(Records for the task Opens)

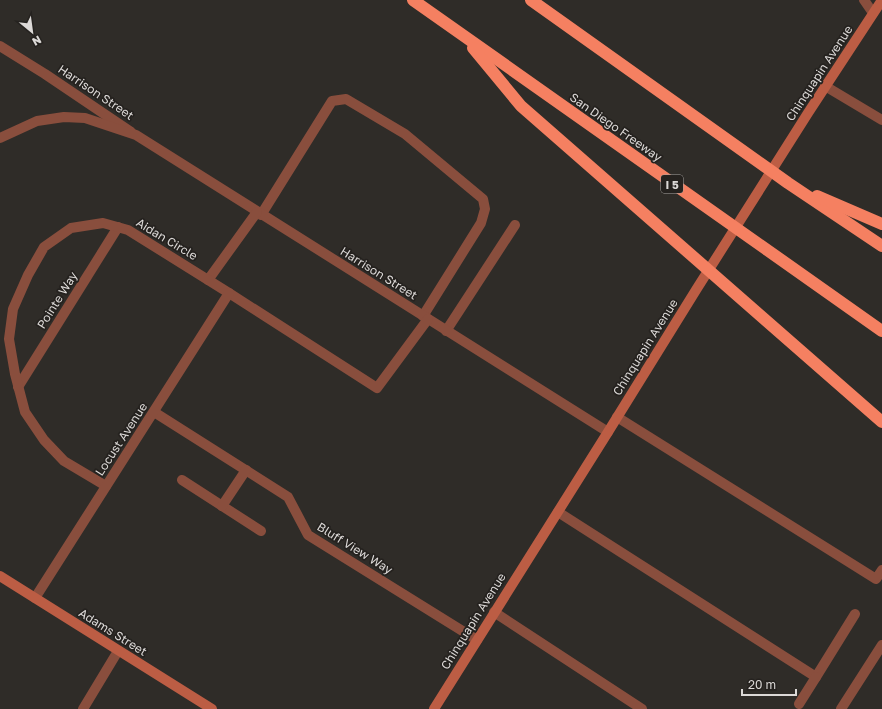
<svg xmlns="http://www.w3.org/2000/svg" width="882" height="709" font-family="'Golos Text',sans-serif">
  <style>
    .lines { fill: none; stroke-linecap: round; stroke-linejoin: round }
    .lane { stroke: #894e3d; stroke-width: 10 }
    .street { stroke: #894e3d; stroke-width: 10 }
    .secondary { stroke: #bc5d44; stroke-width: 10 }
    .highway { stroke: #f58061; stroke-width: 12 }
    .labels { text-anchor: middle; dominant-baseline: central; stroke-width: 3.5; stroke-linejoin: round; paint-order: stroke }
    .shield { fill: #25221f; stroke: #a5a2a0; stroke-width: 1 }
    .shield-label { font-size: 11px; font-weight: bold; fill: #dcd9d7 }
    .street-label { font-size: 12px; fill: #dcd9d7; stroke: #25221f }
  </style>
  <rect width="100%" height="100%" fill="#2f2c28"/>
  <g class="lines">
    <g class="lane">
      <polyline points="0,46 45,74 131,132"/>
      <polyline points="825,86 882,120"/>
      <polyline points="261,215 332,101 346,99 405,134 483,199 485,209 481,223 423,316"/>
      <polyline points="446,331 515,225"/>
      <polyline points="617,417 876,579 882,570"/>
      <polyline points="558,512 816,677 855,614"/>
      <polyline points="494,612 642,709"/>
      <polyline points="799,704 816,677"/>
      <polyline points="841,709 882,645"/>
    </g>
    <g class="street">
      <polyline points="864,0 873,13"/>
      <polyline points="0,138 37,121 64,117 85,118 136,135 608,432"/>
      <polyline points="208,280 257,212"/>
      <polyline points="18,387 118,227"/>
      <polyline points="154,412 288,497 308,535 477,640"/>
      <polyline points="182,480 261,531"/>
      <polyline points="106,486 64,461 44,440 25,412 15,374 9,339 13,309 28,275 44,247 71,228 103,223 128,230 229,293 377,388 428,319"/>
      <polyline points="222,506 246,470"/>
      <polyline points="35,598 229,293"/>
      <polyline points="83,709 118,651"/>
    </g>
    <g class="secondary">
      <polyline points="0,576 212,709"/>
      <polyline points="434,709 608,432 696,290 808,113 882,0"/>
    </g>
    <g class="highway">
      <polyline points="413,0 882,331"/>
      <polyline points="531,0 788,183 882,246"/>
      <polyline points="473,48 521,106 882,422"/>
      <polyline points="817,196 882,224"/>
    </g>
  </g>
  <g class="labels">
    <rect class="shield" x="661" y="175" width="22" height="18" rx="3"/>
    <g class="shield-label">
      <text x="672" y="184">I 5</text>
    </g>
    <g class="street-label">
      <text transform="translate(819 73) rotate(-57)">Chinquapin Avenue</text>
      <text transform="translate(96 92) rotate(34)">Harrison Street</text>
      <text transform="translate(616 127) rotate(35)">San Diego Freeway</text>
      <text transform="translate(167 239) rotate(31)">Aidan Circle</text>
      <text transform="translate(379 273) rotate(32)">Harrison Street</text>
      <text transform="translate(57 300) rotate(-58)">Pointe Way</text>
      <text transform="translate(645 347) rotate(-58)">Chinquapin Avenue</text>
      <text transform="translate(121 439) rotate(-57)">Locust Avenue</text>
      <text transform="translate(355 548) rotate(32)">Bluff View Way</text>
      <text transform="translate(473 621) rotate(-58)">Chinquapin Avenue</text>
      <text transform="translate(113 632) rotate(32)">Adams Street</text>
    </g>
  </g>
  <g transform="translate(32 32) rotate(151)" stroke="#25221f" stroke-width="3" paint-order="stroke">
  <path d="M0-3L7 15L0 10L-7 15Z" fill="#dcd9d7"/>
  <text y="-6" font-size="11" font-weight="bold" text-anchor="middle" fill="#dcd9d7">N</text>
  </g>
  <path d="M742 689v6h54v-6" fill="none" stroke="#dcd9d7" stroke-width="2"/>
  <text x="748" y="689" font-size="12" fill="#dcd9d7" stroke="#25221f" stroke-width="3" paint-order="stroke">20 m</text>
</svg>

(Records for the task Closes)

▶ _How to complete this task_: Copy down every line of the material above that includes the string "lines".

▶ _The completed task_:
    .lines { fill: none; stroke-linecap: round; stroke-linejoin: round }
  <g class="lines">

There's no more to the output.